Infinis petits bonheurs
C'est seulement quand elle se rend en Grèce sur les traces de N. que le texte se fait récit continu. Serait-ce parce que l'amour a le pouvoir de lier le monde et de lui donner sens, de tirer une histoire de ces moments disparates? La forme fragmentée du roman résonne alors comme le signe d'une solitude, d'une vie faite d'instants éphémères entre lesquels pointe l'absence. Catherine Safonoff semble ainsi déchirée entre le désir de dire et la tentation de taire, de laisser le vide s'installer. Mais survient une formidable prise de conscience: «Plus le temps passait, plus ma vie me semblait remplie d'infinis petits bonheurs perdus – perdus mais, et ceci était fantastique, ils continuaient étrangement à s'amasser, ainsi leur perte était aussi un gain.»

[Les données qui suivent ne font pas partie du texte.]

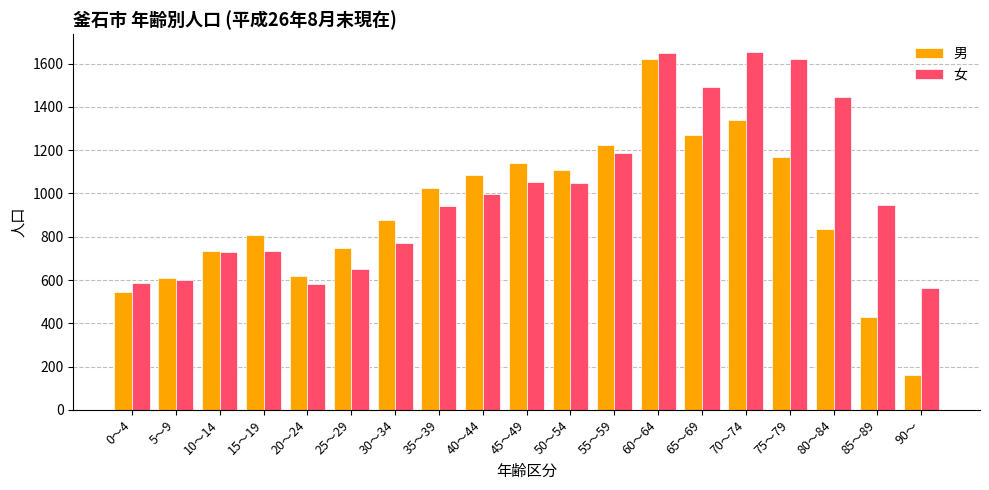

Rank the series at 85～89 from lowest to highest value.

男, 女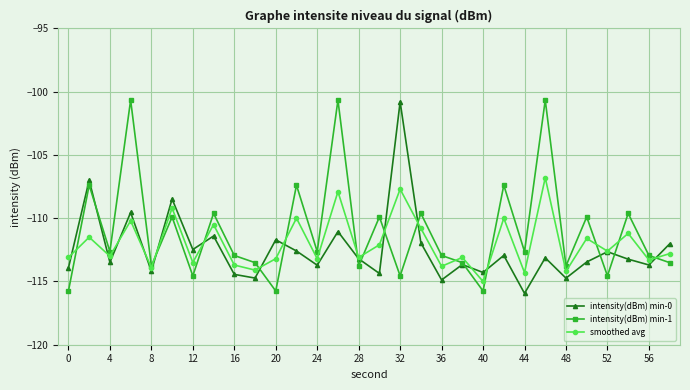

List the series in order of their overall mean, highest first.

intensity(dBm) min-1, smoothed avg, intensity(dBm) min-0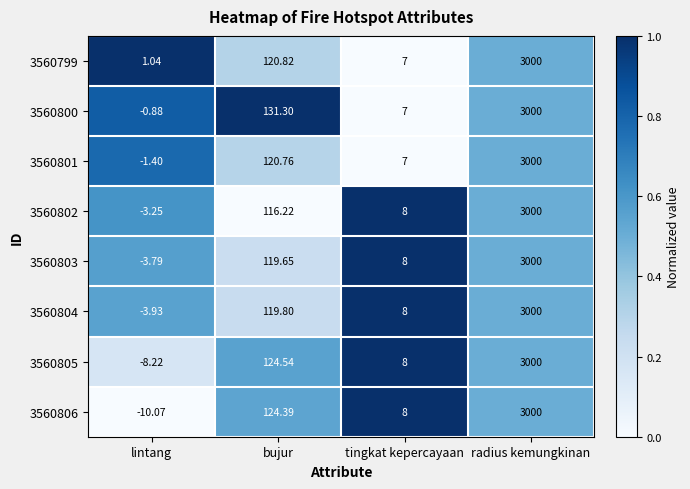

At which category is the sum across all series the highest?

radius kemungkinan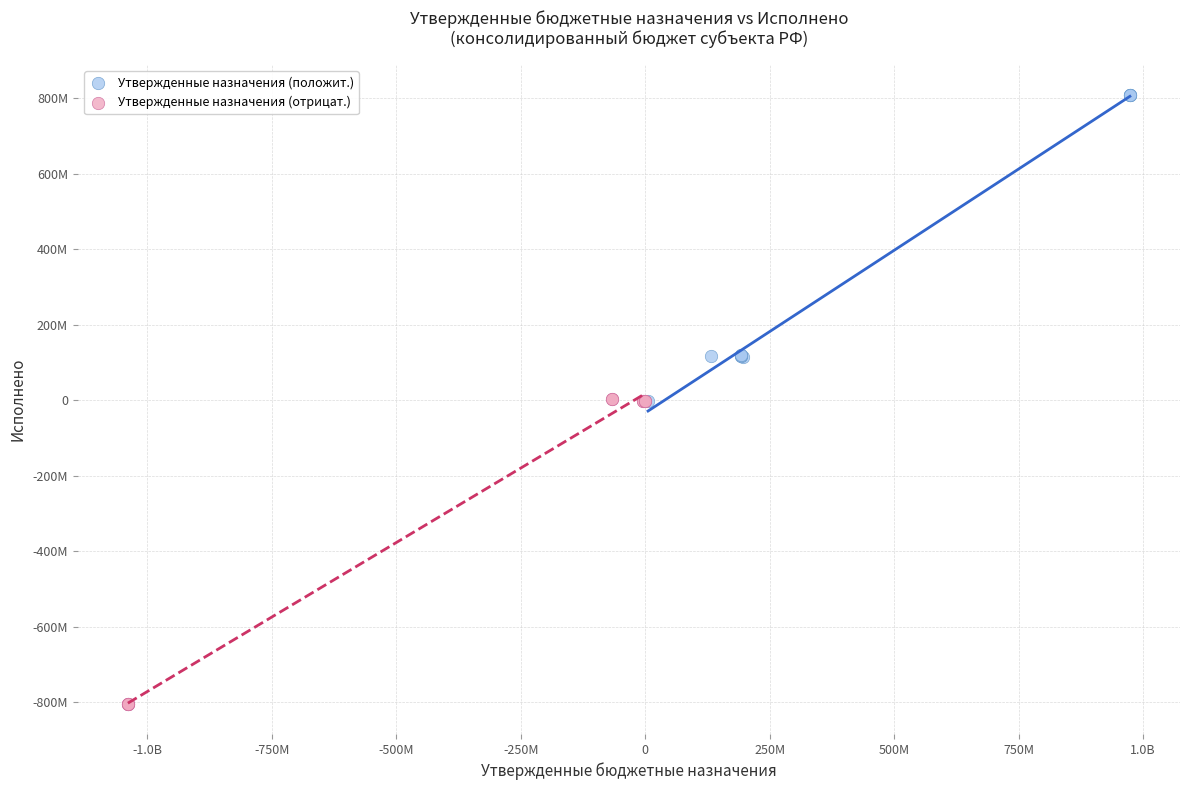

What are all the series names shown in the legend?

Утвержденные назначения (положит.), Утвержденные назначения (отрицат.)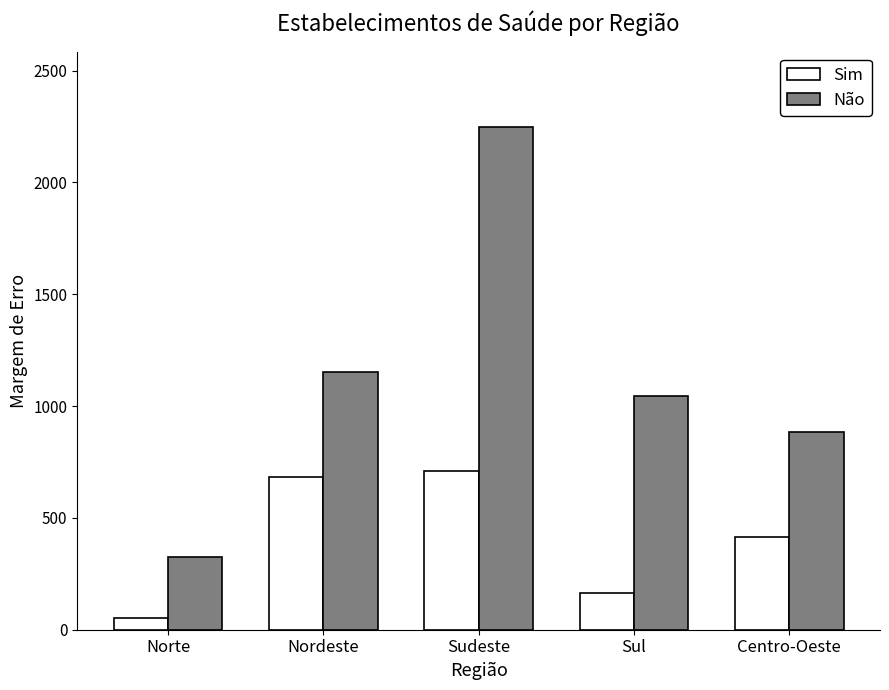

Rank the categories by Não value from highest to lowest.

Sudeste, Nordeste, Sul, Centro-Oeste, Norte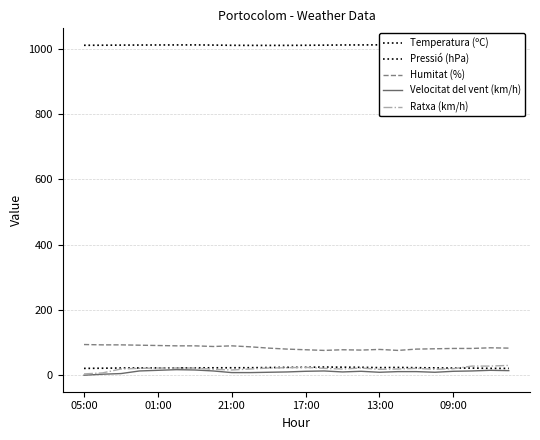

True or false: Humitat (%) and Ratxa (km/h) intersect in this chart.

False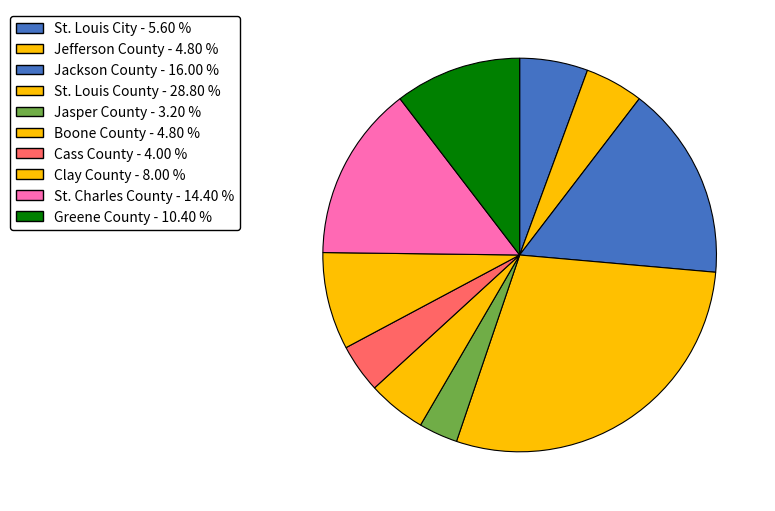

What is the largest slice in the pie chart?

St. Louis County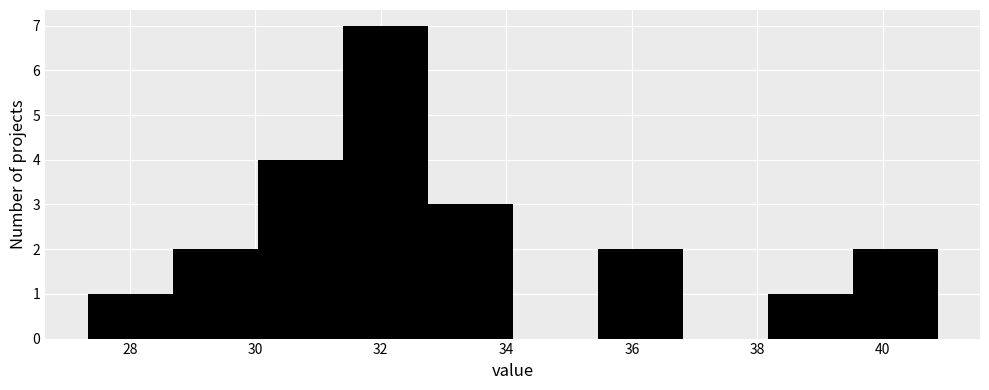

How tall is the bar that spans 27.4 to 28.6 on the x-axis? Neither the bar edges nor the heights are printed on the chart, so give them approximately, as read against the axes.

1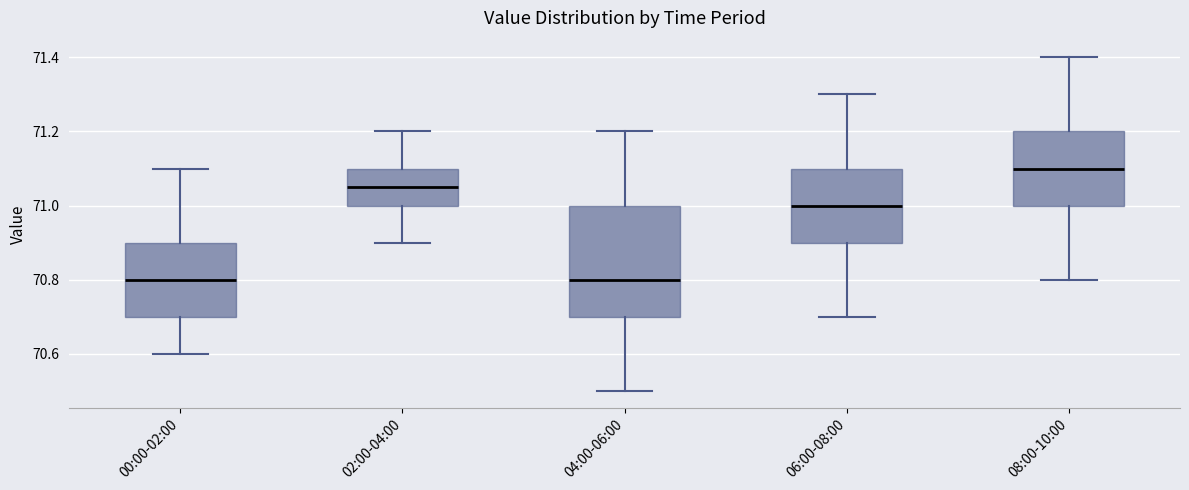

Comparing the boxes themselves (not the whiskers), which one is the tallest?

04:00-06:00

La révélation ne viendra pas. La fin du livre est forcément arbitraire, puisque la vie continue. Mais la narratrice a parcouru tout un chemin de mots, qui l'a transformée. Et, après sa dernière rencontre avec N., apaisée, elle reçoit un cadeau auquel elle ne s'attendait pas: une folle allégresse dans la nuit grecque. «Une lampe se balançait sur la placette, le vent bruissait dans le feuillage d'un grand mûrier, j'ai levé les bras vers le mûrier, quelque chose a filé dans le ciel noir, quelques secondes de pur bonheur.»
Catherine Safonoff, Autour de ma mère, éd. Zoé, 2007, 265 pp.
Le comédien Claude Thibert en lira des extraits samedi 24 février 2007 de 12h à 13h à la Librairie Le Parnasse, 6 rue de la Terrassière, Genève.
Le 29 mai prochain, Catherine Safonoff recevra le Prix quadriennal de la Ville de Genève pour l’ensemble de son œuvre, lors d’une cérémonie au Grand Théâtre.